Reproduce the text of every entry below line for line, leaving out the pictures.

##### Supplied entries #####

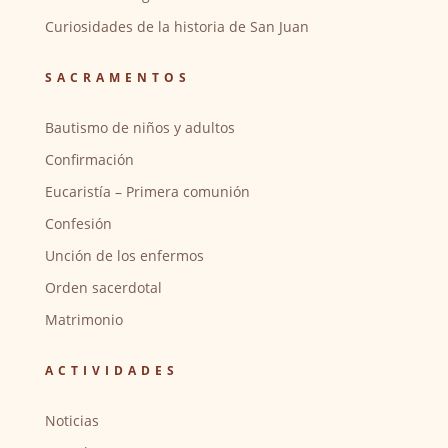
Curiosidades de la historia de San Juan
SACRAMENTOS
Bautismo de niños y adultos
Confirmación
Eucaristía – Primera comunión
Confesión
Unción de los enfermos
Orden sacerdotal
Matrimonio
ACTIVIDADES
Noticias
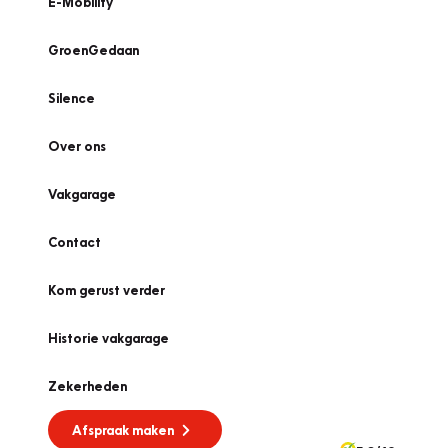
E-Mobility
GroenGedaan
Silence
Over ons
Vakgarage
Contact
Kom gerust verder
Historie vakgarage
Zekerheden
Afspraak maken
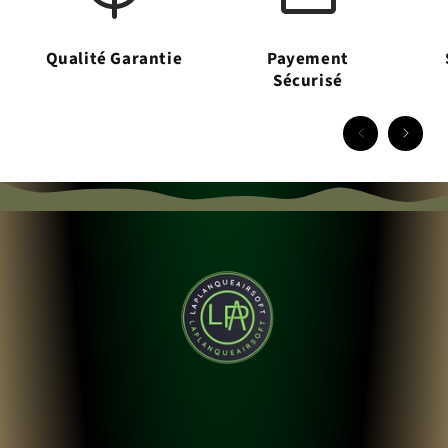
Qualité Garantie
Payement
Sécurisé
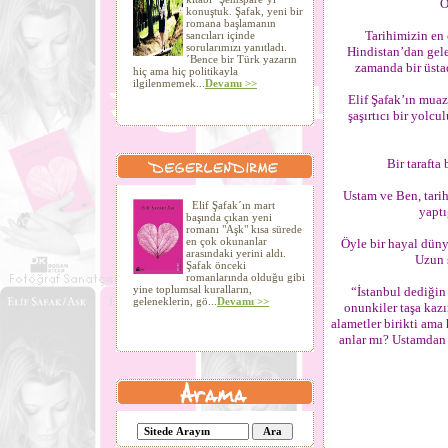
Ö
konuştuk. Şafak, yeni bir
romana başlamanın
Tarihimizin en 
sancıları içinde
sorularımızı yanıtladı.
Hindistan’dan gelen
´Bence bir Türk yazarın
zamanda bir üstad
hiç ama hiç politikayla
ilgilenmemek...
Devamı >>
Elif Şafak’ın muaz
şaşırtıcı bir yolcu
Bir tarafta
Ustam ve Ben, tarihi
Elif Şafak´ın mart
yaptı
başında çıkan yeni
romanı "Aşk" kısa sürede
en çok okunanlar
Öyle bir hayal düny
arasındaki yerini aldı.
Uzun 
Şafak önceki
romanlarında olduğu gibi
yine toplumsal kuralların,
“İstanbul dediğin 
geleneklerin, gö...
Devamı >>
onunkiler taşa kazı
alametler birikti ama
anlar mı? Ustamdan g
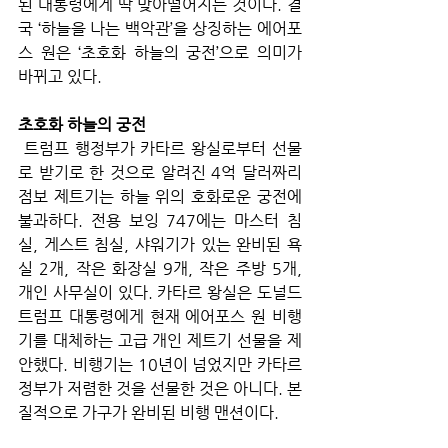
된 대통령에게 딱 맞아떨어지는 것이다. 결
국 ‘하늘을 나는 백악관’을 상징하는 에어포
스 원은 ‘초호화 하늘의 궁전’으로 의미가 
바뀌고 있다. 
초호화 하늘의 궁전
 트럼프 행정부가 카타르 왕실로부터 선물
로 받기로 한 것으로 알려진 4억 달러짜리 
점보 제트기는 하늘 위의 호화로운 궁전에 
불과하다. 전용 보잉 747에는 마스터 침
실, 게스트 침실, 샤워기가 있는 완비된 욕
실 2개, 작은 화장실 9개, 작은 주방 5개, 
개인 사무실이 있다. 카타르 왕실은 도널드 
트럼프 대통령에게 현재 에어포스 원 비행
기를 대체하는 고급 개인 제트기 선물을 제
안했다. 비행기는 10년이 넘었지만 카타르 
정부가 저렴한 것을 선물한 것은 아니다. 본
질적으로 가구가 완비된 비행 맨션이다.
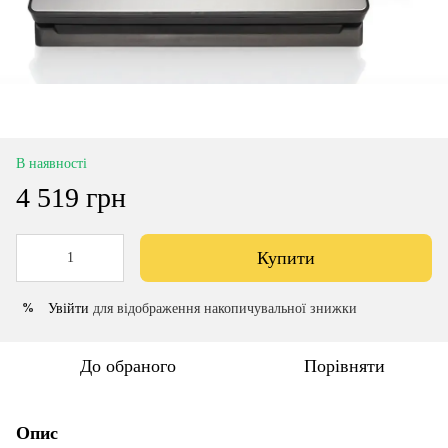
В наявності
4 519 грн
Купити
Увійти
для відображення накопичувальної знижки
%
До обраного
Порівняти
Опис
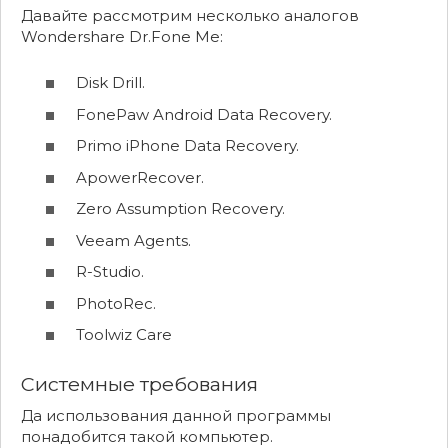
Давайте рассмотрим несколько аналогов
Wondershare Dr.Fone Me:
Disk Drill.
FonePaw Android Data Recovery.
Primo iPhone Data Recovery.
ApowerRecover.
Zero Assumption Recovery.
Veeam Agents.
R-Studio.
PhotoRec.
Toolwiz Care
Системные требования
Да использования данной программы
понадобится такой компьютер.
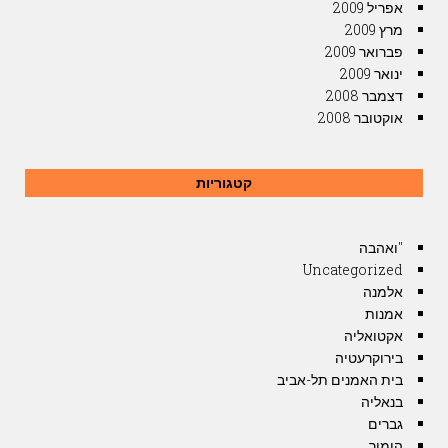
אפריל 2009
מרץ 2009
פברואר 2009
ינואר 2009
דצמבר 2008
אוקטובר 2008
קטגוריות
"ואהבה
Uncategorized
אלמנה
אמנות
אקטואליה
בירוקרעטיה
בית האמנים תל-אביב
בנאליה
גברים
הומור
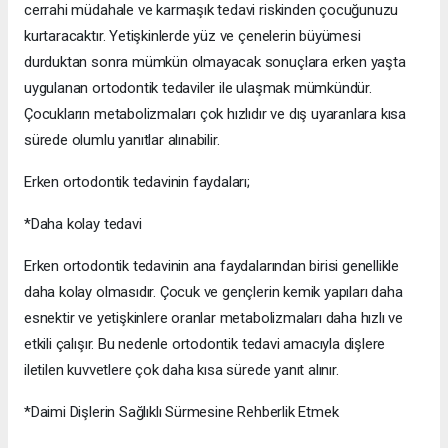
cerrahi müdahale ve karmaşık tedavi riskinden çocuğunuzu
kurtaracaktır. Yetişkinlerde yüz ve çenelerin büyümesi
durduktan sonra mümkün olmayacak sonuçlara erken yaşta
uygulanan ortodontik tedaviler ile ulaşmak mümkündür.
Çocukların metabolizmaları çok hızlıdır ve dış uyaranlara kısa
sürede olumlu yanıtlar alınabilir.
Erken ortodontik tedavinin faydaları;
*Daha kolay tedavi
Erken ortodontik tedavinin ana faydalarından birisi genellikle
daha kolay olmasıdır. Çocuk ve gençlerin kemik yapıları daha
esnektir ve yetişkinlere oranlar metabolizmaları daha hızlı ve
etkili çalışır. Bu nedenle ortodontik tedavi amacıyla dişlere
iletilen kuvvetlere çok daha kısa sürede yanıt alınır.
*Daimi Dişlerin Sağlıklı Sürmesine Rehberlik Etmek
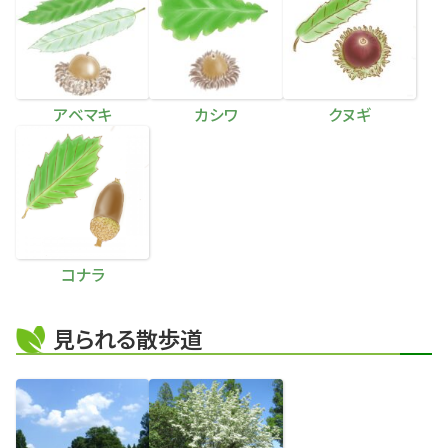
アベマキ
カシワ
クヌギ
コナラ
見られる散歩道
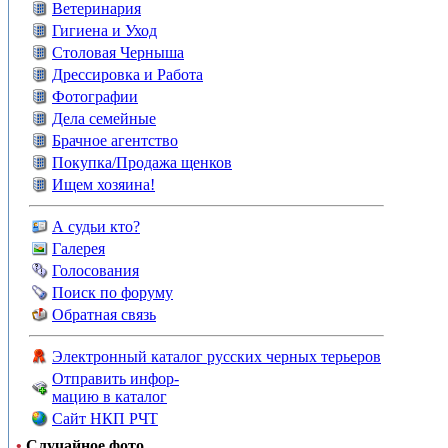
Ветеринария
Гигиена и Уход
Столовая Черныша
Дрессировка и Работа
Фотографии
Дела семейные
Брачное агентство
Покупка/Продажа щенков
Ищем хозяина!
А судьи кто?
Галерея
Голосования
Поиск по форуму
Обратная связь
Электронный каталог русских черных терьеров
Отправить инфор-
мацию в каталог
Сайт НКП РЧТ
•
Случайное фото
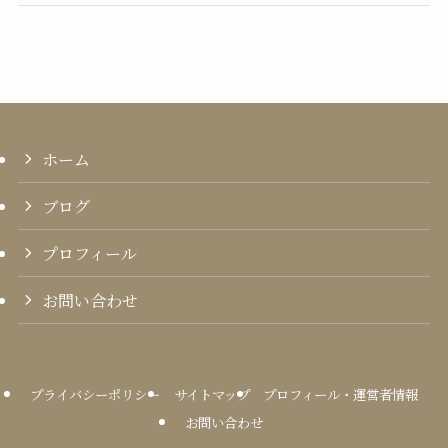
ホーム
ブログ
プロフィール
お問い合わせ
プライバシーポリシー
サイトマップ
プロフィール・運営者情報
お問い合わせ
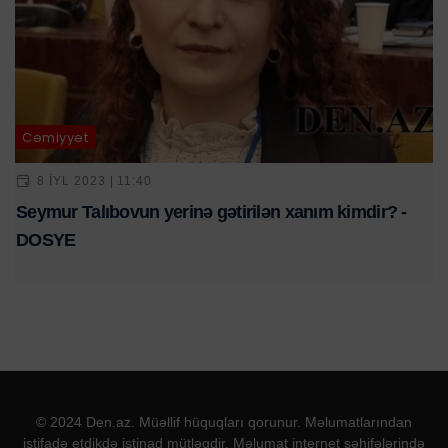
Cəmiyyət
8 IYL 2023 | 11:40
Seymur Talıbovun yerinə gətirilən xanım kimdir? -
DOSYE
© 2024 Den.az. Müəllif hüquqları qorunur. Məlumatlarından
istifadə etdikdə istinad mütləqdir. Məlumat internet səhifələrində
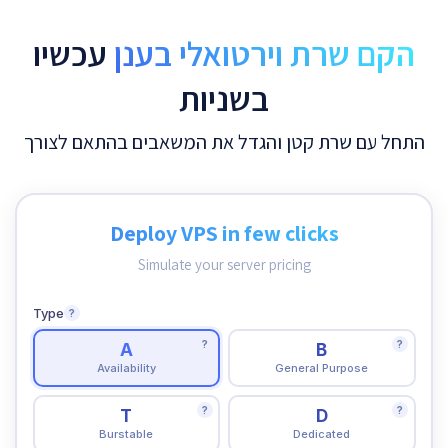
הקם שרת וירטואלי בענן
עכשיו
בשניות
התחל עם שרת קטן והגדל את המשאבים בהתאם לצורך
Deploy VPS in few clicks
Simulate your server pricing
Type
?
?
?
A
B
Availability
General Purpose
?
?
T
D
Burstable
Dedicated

#####

Problem solution ::
Curiosidades de la historia de San Juan
SACRAMENTOS
Bautismo de niños y adultos
Confirmación
Eucaristía – Primera comunión
Confesión
Unción de los enfermos
Orden sacerdotal
Matrimonio
ACTIVIDADES
Noticias
E-Mobility
GroenGedaan
Silence
Over ons
Vakgarage
Contact
Kom gerust verder
Historie vakgarage
Zekerheden
Afspraak maken
Qualité Garantie
Payement
Sécurisé
Ö
konuştuk. Şafak, yeni bir
romana başlamanın
Tarihimizin en 
sancıları içinde
sorularımızı yanıtladı.
Hindistan’dan gelen
´Bence bir Türk yazarın
zamanda bir üstad
hiç ama hiç politikayla
ilgilenmemek...
Devamı >>
Elif Şafak’ın muaz
şaşırtıcı bir yolcu
Bir tarafta
Ustam ve Ben, tarihi
Elif Şafak´ın mart
yaptı
başında çıkan yeni
romanı "Aşk" kısa sürede
en çok okunanlar
Öyle bir hayal düny
arasındaki yerini aldı.
Uzun 
Şafak önceki
romanlarında olduğu gibi
yine toplumsal kuralların,
“İstanbul dediğin 
geleneklerin, gö...
Devamı >>
onunkiler taşa kazı
alametler birikti ama
anlar mı? Ustamdan g
된 대통령에게 딱 맞아떨어지는 것이다. 결
국 ‘하늘을 나는 백악관’을 상징하는 에어포
스 원은 ‘초호화 하늘의 궁전’으로 의미가 
바뀌고 있다. 
초호화 하늘의 궁전
 트럼프 행정부가 카타르 왕실로부터 선물
로 받기로 한 것으로 알려진 4억 달러짜리 
점보 제트기는 하늘 위의 호화로운 궁전에 
불과하다. 전용 보잉 747에는 마스터 침
실, 게스트 침실, 샤워기가 있는 완비된 욕
실 2개, 작은 화장실 9개, 작은 주방 5개, 
개인 사무실이 있다. 카타르 왕실은 도널드 
트럼프 대통령에게 현재 에어포스 원 비행
기를 대체하는 고급 개인 제트기 선물을 제
안했다. 비행기는 10년이 넘었지만 카타르 
정부가 저렴한 것을 선물한 것은 아니다. 본
질적으로 가구가 완비된 비행 맨션이다.
В наявності
4 519 грн
Купити
Увійти
для відображення накопичувальної знижки
%
До обраного
Порівняти
Опис
Давайте рассмотрим несколько аналогов
Wondershare Dr.Fone Me:
Disk Drill.
FonePaw Android Data Recovery.
Primo iPhone Data Recovery.
ApowerRecover.
Zero Assumption Recovery.
Veeam Agents.
R-Studio.
PhotoRec.
Toolwiz Care
Системные требования
Да использования данной программы
понадобится такой компьютер.
אפריל 2009
מרץ 2009
פברואר 2009
ינואר 2009
דצמבר 2008
אוקטובר 2008
קטגוריות
"ואהבה
Uncategorized
אלמנה
אמנות
אקטואליה
בירוקרעטיה
בית האמנים תל-אביב
בנאליה
גברים
הומור
cerrahi müdahale ve karmaşık tedavi riskinden çocuğunuzu
kurtaracaktır. Yetişkinlerde yüz ve çenelerin büyümesi
durduktan sonra mümkün olmayacak sonuçlara erken yaşta
uygulanan ortodontik tedaviler ile ulaşmak mümkündür.
Çocukların metabolizmaları çok hızlıdır ve dış uyaranlara kısa
sürede olumlu yanıtlar alınabilir.
Erken ortodontik tedavinin faydaları;
*Daha kolay tedavi
Erken ortodontik tedavinin ana faydalarından birisi genellikle
daha kolay olmasıdır. Çocuk ve gençlerin kemik yapıları daha
esnektir ve yetişkinlere oranlar metabolizmaları daha hızlı ve
etkili çalışır. Bu nedenle ortodontik tedavi amacıyla dişlere
iletilen kuvvetlere çok daha kısa sürede yanıt alınır.
*Daimi Dişlerin Sağlıklı Sürmesine Rehberlik Etmek
アベマキ
カシワ
クヌギ
コナラ
見られる散歩道
Ветеринария
Гигиена и Уход
Столовая Черныша
Дрессировка и Работа
Фотографии
Дела семейные
Брачное агентство
Покупка/Продажа щенков
Ищем хозяина!
А судьи кто?
Галерея
Голосования
Поиск по форуму
Обратная связь
Электронный каталог русских черных терьеров
Отправить инфор-
мацию в каталог
Сайт НКП РЧТ
•
Случайное фото
ホーム
ブログ
プロフィール
お問い合わせ
プライバシーポリシー
サイトマップ
プロフィール・運営者情報
お問い合わせ
Cəmiyyət
8 IYL 2023 | 11:40
Seymur Talıbovun yerinə gətirilən xanım kimdir? -
DOSYE
© 2024 Den.az. Müəllif hüquqları qorunur. Məlumatlarından
istifadə etdikdə istinad mütləqdir. Məlumat internet səhifələrində
הקם שרת וירטואלי בענן
עכשיו
בשניות
התחל עם שרת קטן והגדל את המשאבים בהתאם לצורך
Deploy VPS in few clicks
Simulate your server pricing
Type
?
?
?
A
B
Availability
General Purpose
?
?
T
D
Burstable
Dedicated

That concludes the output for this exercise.